Osadabwa
Race Dog
Or should I say “reincarnated”?, “reimagined”? or “reawakened?” My words fail me. I’m in awe.
Born and fed on the dust, brilliance and brutality of the Baja 1000, the venerable Big Red Pig has made her way – albeit in small numbers – to Kenya, and boy are we welcoming her with open arms. We’ll never approach the madness of the Baja, nor would we necessarily want to, but a more beastly weapon we couldn’t imagine for our terrain, and we’re ready to go give her a test.
Arriving mostly unscathed from their transatlantic journey from the USA (thanks Yankee Pigheads, you really know how to farkle your toys! Maybe it's the long winters in the Midwest…) we spent 3 days tweaking and preparing for our first trip out.
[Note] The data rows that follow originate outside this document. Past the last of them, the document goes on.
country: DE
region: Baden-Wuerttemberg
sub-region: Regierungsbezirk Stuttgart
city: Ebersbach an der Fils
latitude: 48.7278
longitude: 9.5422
The number plates hadn’t arrived yet, so we stole them off our other bikes... we couldn’t wait.
Thursday, while all the unlucky mopes were stuck in traffic on their way to work, Panic and I were lighting up the XRs for their maiden voyages. We had our eye on a dry riverbed where we wanted to go play a bit. Getting there would take us down into the Great Rift Valley, below the Ngong Hills, over to Ewaso Kedong for mandazis and fuel and back along the southern flank of Mt. Suswa.
Above: The usual entry point – goat trail down to the valley
Above: Panic blasts beneath a blooming acacia
Above: Deeper in the Rift, extremely green thanks to El Nino
The performance of these bikes is astounding, particularly given their simplicity and age. Both are fitted with pumper carbs and race exhausts; they’re uncorked, fire-breathing monsters that feast on tyre rubber and petrol while hurtling you down the road like a shot from a cannon. Playing with the suspension clickers on rough terrain – baby heads, marbles and lava flows make up the bulk of the road – we had them pretty well dialled in by the time we reached the river bed. Once inside, we just let loose and sliced a dusty gap along the sandy bottom, hearing the roar of the engine reverberate off the sheer dirt flanks of the canyon.
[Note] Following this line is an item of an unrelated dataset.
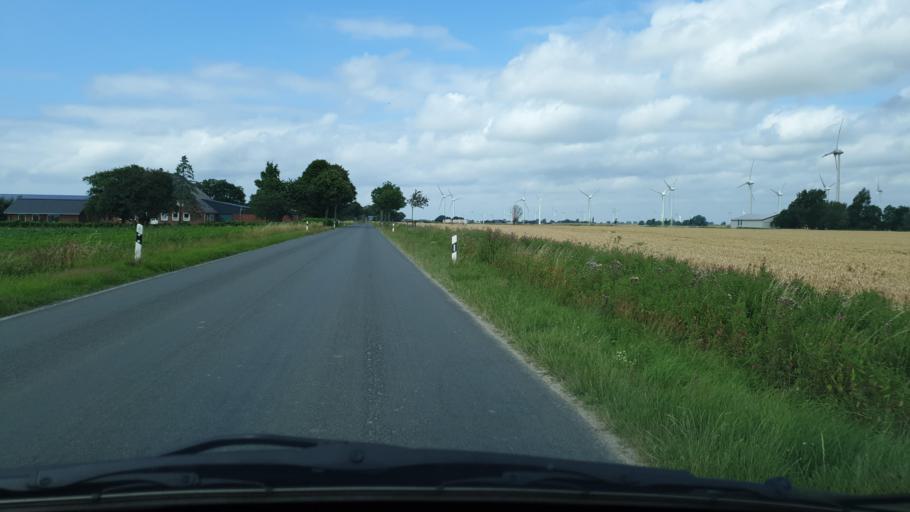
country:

Above: Evidence of the force of the river during the rains… a fencepost dangling in space from her wires
We ripped up the riverbed until a rubble pile in a narrow gap turned us back. They’re agile and powerful, and in a pinch we could have crossed it, but we were into having a good time not lifting pigs over rockpiles. So we blasted back down to a shady spot, had a can of tuna for lunch and climbed our way out at a disused 4x4 track that got us lost in a maze of Masai thorn fences. Miracle we didn’t puncture. Back on track, we followed our bread crumbs back down the rocky road to Najile for fuel before splatting south to Oltepesi – a lovely, fast road with one harsh rocky section to keep you honest – where the tarmac from hell appeared to take us to Olepolos for beer and roast chicken.
Above: Canyon narrows
Above: Masai fence jumping and thorn tree selfie
Above: Panic hits the only puddle in the whole valley full tilt
Above: Waiting for the kuku with Tuskers and a dusty smile
All in all, a pretty amazing first day. The bikes performed better than expected. We were now ready for a full-kit overnight ride to the Ewaso Ngiro River.